What to produce >>
Please render every line of the entries below as a Markdown table with the columns Row and Line, numbering each row and leaving out blank lines.

## Start

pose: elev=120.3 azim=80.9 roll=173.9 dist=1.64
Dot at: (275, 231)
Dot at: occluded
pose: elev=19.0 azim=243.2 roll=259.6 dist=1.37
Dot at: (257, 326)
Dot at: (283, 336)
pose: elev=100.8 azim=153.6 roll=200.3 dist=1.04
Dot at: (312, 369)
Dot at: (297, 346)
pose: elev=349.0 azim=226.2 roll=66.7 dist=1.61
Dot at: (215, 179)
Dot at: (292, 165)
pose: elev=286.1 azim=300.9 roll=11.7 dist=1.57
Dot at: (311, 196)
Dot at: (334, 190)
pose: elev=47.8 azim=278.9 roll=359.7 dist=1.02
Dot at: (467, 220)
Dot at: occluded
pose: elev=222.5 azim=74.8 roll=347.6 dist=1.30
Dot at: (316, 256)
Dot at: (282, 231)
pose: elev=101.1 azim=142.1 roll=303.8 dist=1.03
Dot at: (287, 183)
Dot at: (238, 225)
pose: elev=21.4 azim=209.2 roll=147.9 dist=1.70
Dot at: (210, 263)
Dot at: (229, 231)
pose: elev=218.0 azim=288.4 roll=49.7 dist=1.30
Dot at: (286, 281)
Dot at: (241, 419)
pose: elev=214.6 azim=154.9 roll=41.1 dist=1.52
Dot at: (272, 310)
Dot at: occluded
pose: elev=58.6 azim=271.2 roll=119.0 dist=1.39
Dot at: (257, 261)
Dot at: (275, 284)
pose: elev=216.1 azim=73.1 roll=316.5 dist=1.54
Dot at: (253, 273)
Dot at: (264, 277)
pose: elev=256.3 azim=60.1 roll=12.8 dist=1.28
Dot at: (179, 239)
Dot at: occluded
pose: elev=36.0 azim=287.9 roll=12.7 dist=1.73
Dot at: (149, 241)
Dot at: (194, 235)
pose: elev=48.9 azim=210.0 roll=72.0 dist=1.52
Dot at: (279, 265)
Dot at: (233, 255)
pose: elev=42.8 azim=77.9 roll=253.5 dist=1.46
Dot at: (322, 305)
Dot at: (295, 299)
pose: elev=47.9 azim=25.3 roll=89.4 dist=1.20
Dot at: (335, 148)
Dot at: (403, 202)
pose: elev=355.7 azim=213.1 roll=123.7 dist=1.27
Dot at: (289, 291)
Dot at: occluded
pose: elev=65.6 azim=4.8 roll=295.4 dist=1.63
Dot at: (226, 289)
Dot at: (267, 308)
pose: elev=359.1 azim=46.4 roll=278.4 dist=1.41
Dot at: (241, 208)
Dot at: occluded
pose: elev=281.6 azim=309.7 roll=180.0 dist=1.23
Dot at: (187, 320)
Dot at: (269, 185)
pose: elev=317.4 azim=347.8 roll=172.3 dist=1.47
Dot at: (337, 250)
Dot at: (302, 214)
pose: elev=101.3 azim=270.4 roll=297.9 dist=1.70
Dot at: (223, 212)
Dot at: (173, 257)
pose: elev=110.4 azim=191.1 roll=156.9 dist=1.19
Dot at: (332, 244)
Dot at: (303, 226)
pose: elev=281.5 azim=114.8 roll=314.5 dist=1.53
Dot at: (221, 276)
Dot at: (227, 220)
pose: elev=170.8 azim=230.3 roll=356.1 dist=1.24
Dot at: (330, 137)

## End

Solution for this task >>
| Row | Line |
|---|---|
| 1 | pose: elev=120.3 azim=80.9 roll=173.9 dist=1.64 |
| 2 | Dot at: (275, 231) |
| 3 | Dot at: occluded |
| 4 | pose: elev=19.0 azim=243.2 roll=259.6 dist=1.37 |
| 5 | Dot at: (257, 326) |
| 6 | Dot at: (283, 336) |
| 7 | pose: elev=100.8 azim=153.6 roll=200.3 dist=1.04 |
| 8 | Dot at: (312, 369) |
| 9 | Dot at: (297, 346) |
| 10 | pose: elev=349.0 azim=226.2 roll=66.7 dist=1.61 |
| 11 | Dot at: (215, 179) |
| 12 | Dot at: (292, 165) |
| 13 | pose: elev=286.1 azim=300.9 roll=11.7 dist=1.57 |
| 14 | Dot at: (311, 196) |
| 15 | Dot at: (334, 190) |
| 16 | pose: elev=47.8 azim=278.9 roll=359.7 dist=1.02 |
| 17 | Dot at: (467, 220) |
| 18 | Dot at: occluded |
| 19 | pose: elev=222.5 azim=74.8 roll=347.6 dist=1.30 |
| 20 | Dot at: (316, 256) |
| 21 | Dot at: (282, 231) |
| 22 | pose: elev=101.1 azim=142.1 roll=303.8 dist=1.03 |
| 23 | Dot at: (287, 183) |
| 24 | Dot at: (238, 225) |
| 25 | pose: elev=21.4 azim=209.2 roll=147.9 dist=1.70 |
| 26 | Dot at: (210, 263) |
| 27 | Dot at: (229, 231) |
| 28 | pose: elev=218.0 azim=288.4 roll=49.7 dist=1.30 |
| 29 | Dot at: (286, 281) |
| 30 | Dot at: (241, 419) |
| 31 | pose: elev=214.6 azim=154.9 roll=41.1 dist=1.52 |
| 32 | Dot at: (272, 310) |
| 33 | Dot at: occluded |
| 34 | pose: elev=58.6 azim=271.2 roll=119.0 dist=1.39 |
| 35 | Dot at: (257, 261) |
| 36 | Dot at: (275, 284) |
| 37 | pose: elev=216.1 azim=73.1 roll=316.5 dist=1.54 |
| 38 | Dot at: (253, 273) |
| 39 | Dot at: (264, 277) |
| 40 | pose: elev=256.3 azim=60.1 roll=12.8 dist=1.28 |
| 41 | Dot at: (179, 239) |
| 42 | Dot at: occluded |
| 43 | pose: elev=36.0 azim=287.9 roll=12.7 dist=1.73 |
| 44 | Dot at: (149, 241) |
| 45 | Dot at: (194, 235) |
| 46 | pose: elev=48.9 azim=210.0 roll=72.0 dist=1.52 |
| 47 | Dot at: (279, 265) |
| 48 | Dot at: (233, 255) |
| 49 | pose: elev=42.8 azim=77.9 roll=253.5 dist=1.46 |
| 50 | Dot at: (322, 305) |
| 51 | Dot at: (295, 299) |
| 52 | pose: elev=47.9 azim=25.3 roll=89.4 dist=1.20 |
| 53 | Dot at: (335, 148) |
| 54 | Dot at: (403, 202) |
| 55 | pose: elev=355.7 azim=213.1 roll=123.7 dist=1.27 |
| 56 | Dot at: (289, 291) |
| 57 | Dot at: occluded |
| 58 | pose: elev=65.6 azim=4.8 roll=295.4 dist=1.63 |
| 59 | Dot at: (226, 289) |
| 60 | Dot at: (267, 308) |
| 61 | pose: elev=359.1 azim=46.4 roll=278.4 dist=1.41 |
| 62 | Dot at: (241, 208) |
| 63 | Dot at: occluded |
| 64 | pose: elev=281.6 azim=309.7 roll=180.0 dist=1.23 |
| 65 | Dot at: (187, 320) |
| 66 | Dot at: (269, 185) |
| 67 | pose: elev=317.4 azim=347.8 roll=172.3 dist=1.47 |
| 68 | Dot at: (337, 250) |
| 69 | Dot at: (302, 214) |
| 70 | pose: elev=101.3 azim=270.4 roll=297.9 dist=1.70 |
| 71 | Dot at: (223, 212) |
| 72 | Dot at: (173, 257) |
| 73 | pose: elev=110.4 azim=191.1 roll=156.9 dist=1.19 |
| 74 | Dot at: (332, 244) |
| 75 | Dot at: (303, 226) |
| 76 | pose: elev=281.5 azim=114.8 roll=314.5 dist=1.53 |
| 77 | Dot at: (221, 276) |
| 78 | Dot at: (227, 220) |
| 79 | pose: elev=170.8 azim=230.3 roll=356.1 dist=1.24 |
| 80 | Dot at: (330, 137) |